Senior Advocate Mr. Agni Prasad Kharel was the 26th Attorney General of Nepal. Previously, he served as the Minister of Law, Justice and Parliamentary Affairs, Member of Constituent Assembly, and General Secretary of the Nepal Bar Association. Specifically, he had played an instrumental role in the constitution drafting process. He had been accredited for leading the prosecution system for the effective implementations of the newly enacted Criminal Codes. He led the office to implement the Second Strategic Plan. There had been rapid infrastructure development works (with the construction of more than three dozen Government Attorneys Offices), including the construction of the new building of the Office of the Attorney General, Nepal. During his tenure, the number of Government Attorneys and Staffs was increased, and the coordination with the Chief Attorney Offices was also enhanced. He played a pivotal role in enhancing the capacity of government attorneys.
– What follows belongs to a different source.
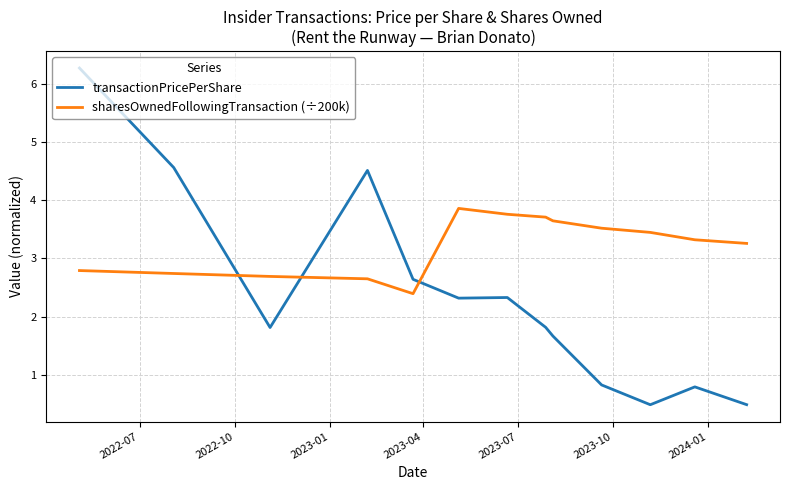

Rank the series by their average value, from lowest to highest.

transactionPricePerShare, sharesOwnedFollowingTransaction (÷200k)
During his tenure Office became member of International Association of Prosecutors. 

4. Basanta Ram Bhandari (18 August, 2017 - 15 February, 2018) 
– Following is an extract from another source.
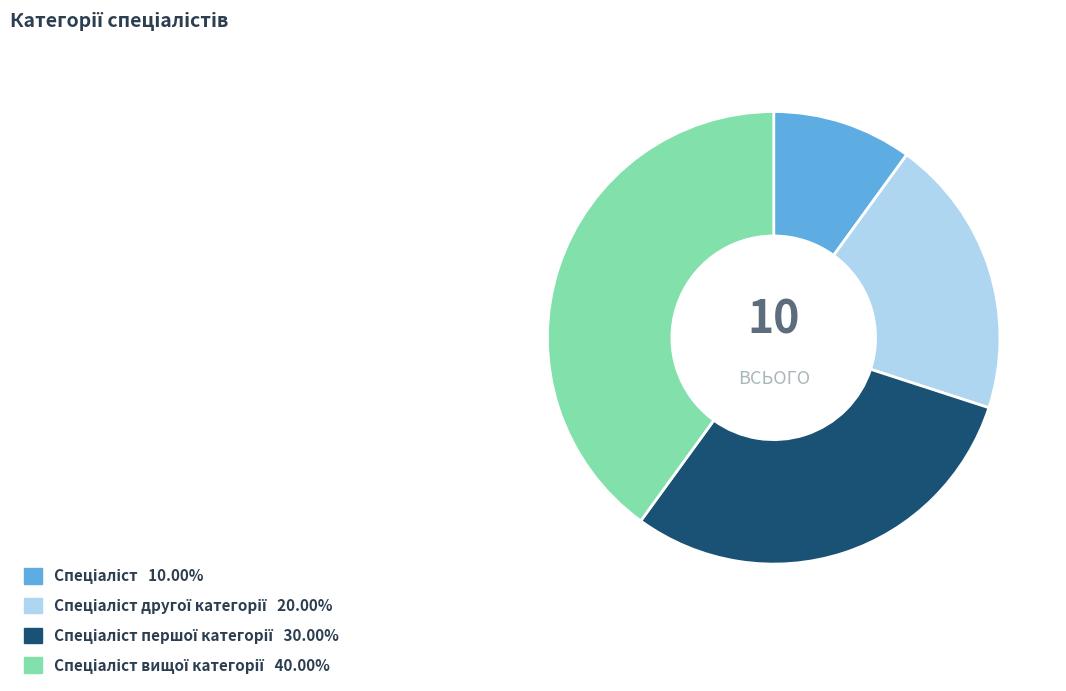

Does any single category account for the majority?

No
Senior Advocate Mr. Basanta Ram Bhandari served as the twenty-fifth Attorney General of Nepal. Previously, he served as an Executive Member of the Nepal Bar Association and president of Supreme court bar association. He has been practicing law more than four decades.

5. Raman Kumar Shrestha (8 August, 2016 - 13 August, 2017)

Senior Advocate Mr. Raman Kumar Shrestha served as the twenty-fourth Attorney General of Nepal. Previously, he served as the General Secretary of the Nepal Bar Association. He is recognized for his contributions in implementing the Strategic Plan of the Office. He played an important role in the institutional reforms of the office. He also introduced the National Conference of Government Attorneys, and the National Conference of Investigator and Prosecutor.

6. Hari Prasad Phuyal ( 18 April, 2016 - 4 August, 2016)

Mr. Hari Prasad Phuyal served as the twenty-third Attorney General of Nepal. He is recognized for his contributions in framing and implementing the Second Strategic Plan of the Office of the Attorney General, Nepal. He is currently serving as the Justice of the Supreme Court of Nepal.

7. Hari Krishna Karki ( 15 October, 2015 - 1 March, 2016)

Senior Advocate Mr. Hari Krishna Karki served as the twenty-second Attorney General of Nepal. Previously, he served as the President and general Secretary of the Nepal Bar Association. He is currently serving as the Justice of the Supreme Court of Nepal.

8. Baburam Kunwar ( 17 February, 2014 - 12 October, 2015)

Senior Advocate Mr. Baburam Kunwar served as the twenty-first Attorney General of Nepal. Later, he became the first Provincial Chief of Gandaki Province.